Missbrauch: Präses Latzel will Betroffene in den Fokus stellen

Bei der Aufklärung von sexuellem Missbrauch will der rheinische Präses Thorsten Latzel besonders die Perspektive von Betroffenen im Blick haben. „Die Betroffenen haben schlicht ein Anrecht darauf, dass wir Fälle von sexualisierter Gewalt aufklären, und da sind wir dran“, sagte der leitende Theologe der Evangelischen Kirche im Rheinland am Donnerstag in Düsseldorf. „Uns ist wichtig, dass wir wirklich konsequent die Perspektive der Betroffenen ernst nehmen und nicht nur von einzelnen Fällen, Zahlen, dabei sprechen.“ Denn hinter jedem gemeldeten Fall stehe ein „persönliches, menschliches Schicksal“.

„Wir müssen konsequent aufarbeiten, um Prävention zu leisten“, unterstrich der evangelische Theologe. „Das Thema Vertrauen ist natürlich für uns essenziell.“ Auch die Kirche sei von sinkendem Vertrauen in Institutionen betroffen. „Wir brauchen Vertrauen ineinander, in die Mitmenschen, in unsere Institutionen“, betonte Latzel. „Davon lebt die Gesellschaft insgesamt.“

Vizepräses Christoph Pistorius hob die Bedeutung von transparenter Aufarbeitung sexualisierter Gewalt hervor. Bei der vor zwei Jahren eingerichteten Meldestelle der rheinischen Kirche seien mittlerweile 87 Meldungen eingegangen, 24 davon seit Mitte dieses Jahres. „Nicht jede Meldung ist auch gleich ein Fall“, betonte er. Dennoch werde jede Rückmeldung ernst genommen. Zuletzt sei die Zahl der Meldungen stärker gestiegen. „Wir merken, dass die Haltung sich deutlich verändert hat“, sagte Pistorius. Mittlerweile würden auch Altfälle gemeldet, bei denen die Menschen damals lediglich ein „komisches Gefühl“ gehabt hätten.
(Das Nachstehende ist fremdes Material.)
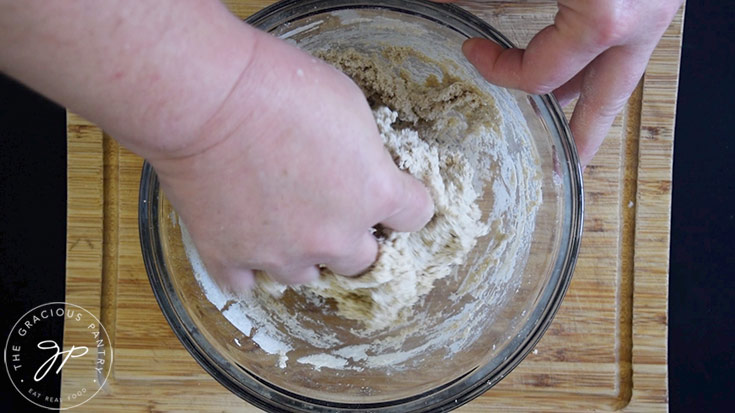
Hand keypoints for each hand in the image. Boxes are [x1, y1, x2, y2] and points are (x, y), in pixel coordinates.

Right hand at [151, 33, 433, 288]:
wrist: (207, 100)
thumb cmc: (281, 86)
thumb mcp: (349, 105)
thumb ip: (365, 153)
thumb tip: (360, 168)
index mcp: (373, 193)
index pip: (415, 215)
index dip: (404, 203)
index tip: (391, 194)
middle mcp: (333, 236)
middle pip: (363, 260)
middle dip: (352, 236)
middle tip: (329, 208)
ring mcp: (280, 254)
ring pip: (306, 276)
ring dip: (301, 254)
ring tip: (281, 221)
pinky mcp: (229, 259)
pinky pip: (245, 285)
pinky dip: (248, 267)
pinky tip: (245, 241)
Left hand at [434, 0, 682, 166]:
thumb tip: (439, 6)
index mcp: (605, 17)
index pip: (541, 73)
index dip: (499, 70)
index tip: (473, 52)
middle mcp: (638, 20)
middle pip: (605, 101)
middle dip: (582, 138)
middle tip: (564, 167)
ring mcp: (655, 8)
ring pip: (619, 70)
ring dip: (588, 93)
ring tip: (566, 119)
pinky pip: (624, 39)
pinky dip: (598, 55)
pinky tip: (579, 58)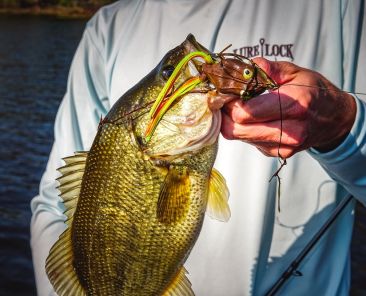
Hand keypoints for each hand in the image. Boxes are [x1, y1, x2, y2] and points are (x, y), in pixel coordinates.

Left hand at [221, 57, 356, 157]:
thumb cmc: (313, 91)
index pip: (246, 112)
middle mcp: (291, 131)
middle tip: (226, 99)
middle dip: (226, 114)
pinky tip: (252, 118)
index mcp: (295, 105)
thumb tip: (246, 67)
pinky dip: (244, 129)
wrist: (334, 118)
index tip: (228, 91)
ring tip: (238, 106)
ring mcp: (284, 146)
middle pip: (237, 130)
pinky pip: (248, 142)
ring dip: (232, 122)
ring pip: (240, 137)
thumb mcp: (296, 72)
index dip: (230, 102)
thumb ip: (269, 69)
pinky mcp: (277, 153)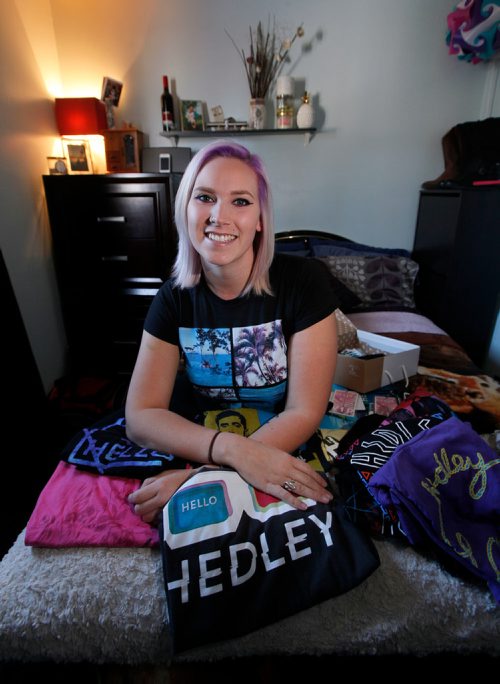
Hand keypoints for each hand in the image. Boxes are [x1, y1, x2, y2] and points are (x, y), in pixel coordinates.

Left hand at [128, 468, 197, 523]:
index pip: (137, 497)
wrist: (203, 487)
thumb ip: (149, 481)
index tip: (133, 498)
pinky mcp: (172, 518)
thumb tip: (138, 491)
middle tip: (143, 504)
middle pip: (140, 510)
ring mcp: (167, 510)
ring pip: (147, 518)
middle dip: (139, 507)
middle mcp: (161, 499)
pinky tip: (160, 513)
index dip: (132, 498)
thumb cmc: (182, 477)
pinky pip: (157, 522)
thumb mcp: (165, 473)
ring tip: (152, 509)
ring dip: (147, 514)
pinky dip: (156, 519)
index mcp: (159, 486)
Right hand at [215, 432, 332, 510]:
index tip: (325, 485)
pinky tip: (304, 506)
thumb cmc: (257, 450)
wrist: (241, 451)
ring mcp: (278, 477)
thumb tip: (296, 468)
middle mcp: (286, 468)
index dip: (317, 478)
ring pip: (299, 487)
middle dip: (319, 489)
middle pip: (306, 480)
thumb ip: (286, 461)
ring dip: (312, 495)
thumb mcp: (276, 453)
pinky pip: (284, 495)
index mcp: (288, 459)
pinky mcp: (268, 486)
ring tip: (323, 501)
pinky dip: (295, 501)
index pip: (307, 470)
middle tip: (330, 498)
Die Kirchengemeinden und Kirchenkreise hätten zuletzt viel getan, hob der Theologe hervor. Sie hätten Schutzkonzepte erarbeitet, geschult und eine höhere Sensibilität entwickelt. Wenn am 25. Januar die von der Evangelischen Kirche in Deutschland (EKD) in Auftrag gegebene Missbrauchsstudie veröffentlicht werde, gehe es nicht wie bei der katholischen MHG-Studie nur um Pfarrpersonen, sondern auch um beruflich Mitarbeitende und Ehrenamtliche. Denn es sei nachrangig, um welchen Personenkreis es gehe: „Für betroffene Personen ist jeder Fall schrecklich.“

Die Zahl der gemeldeten Verdachtsfälle ändere sich ständig, weil immer wieder neue Meldung dazukämen, aber auch Fälle abgeschlossen würden, sagte Pistorius. Das Thema Missbrauch beschäftigt neben vielen anderen Themen auch die Landessynode der rheinischen Kirche, die vom 14. bis 19. Januar 2024 in Düsseldorf tagt. Mit knapp 2,7 Millionen Mitgliedern ist die rheinische Kirche die zweitgrößte der 20 evangelischen Landeskirchen in Deutschland.
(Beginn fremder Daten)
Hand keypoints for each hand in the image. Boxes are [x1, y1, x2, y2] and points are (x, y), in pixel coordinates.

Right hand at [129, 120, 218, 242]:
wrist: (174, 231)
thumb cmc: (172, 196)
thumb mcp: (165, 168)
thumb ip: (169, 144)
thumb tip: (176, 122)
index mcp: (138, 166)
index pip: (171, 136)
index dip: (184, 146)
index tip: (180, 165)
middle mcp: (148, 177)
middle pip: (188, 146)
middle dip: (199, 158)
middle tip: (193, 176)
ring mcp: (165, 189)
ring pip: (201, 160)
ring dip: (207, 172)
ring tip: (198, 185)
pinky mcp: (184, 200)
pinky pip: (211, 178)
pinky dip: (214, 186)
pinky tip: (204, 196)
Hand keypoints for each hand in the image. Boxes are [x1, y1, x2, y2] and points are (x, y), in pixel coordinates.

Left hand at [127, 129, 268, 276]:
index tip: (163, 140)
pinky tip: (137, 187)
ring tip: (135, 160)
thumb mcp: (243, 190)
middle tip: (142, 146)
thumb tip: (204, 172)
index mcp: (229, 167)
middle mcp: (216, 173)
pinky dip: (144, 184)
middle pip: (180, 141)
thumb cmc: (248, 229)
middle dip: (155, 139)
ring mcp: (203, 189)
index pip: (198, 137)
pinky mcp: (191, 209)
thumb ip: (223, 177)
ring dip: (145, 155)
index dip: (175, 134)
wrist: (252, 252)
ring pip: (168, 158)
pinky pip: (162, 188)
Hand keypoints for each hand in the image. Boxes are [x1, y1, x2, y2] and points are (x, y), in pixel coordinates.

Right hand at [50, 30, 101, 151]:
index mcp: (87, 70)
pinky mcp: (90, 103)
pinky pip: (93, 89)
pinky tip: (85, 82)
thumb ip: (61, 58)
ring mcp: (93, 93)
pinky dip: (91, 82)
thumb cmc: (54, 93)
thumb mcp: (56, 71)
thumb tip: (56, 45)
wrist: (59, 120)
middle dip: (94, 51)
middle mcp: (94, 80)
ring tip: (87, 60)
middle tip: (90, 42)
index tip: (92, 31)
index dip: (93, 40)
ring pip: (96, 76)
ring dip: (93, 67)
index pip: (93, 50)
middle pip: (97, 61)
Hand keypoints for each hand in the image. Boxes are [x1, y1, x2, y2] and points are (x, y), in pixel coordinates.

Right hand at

Die EKD und die Diakonie hatten am Mittwoch eine Gemeinsame Erklärung mit der unabhängigen Missbrauchsbeauftragten des Bundes zur Aufarbeitung sexualisierter Gewalt unterzeichnet. Damit unterstreichen sie das Ziel unabhängiger Aufarbeitung sexualisierter Gewalt und verpflichten sich zur Einhaltung von Kriterien und Standards bei der Aufarbeitung. Dazu zählen Professionalität, Transparenz und die Beteiligung Betroffener.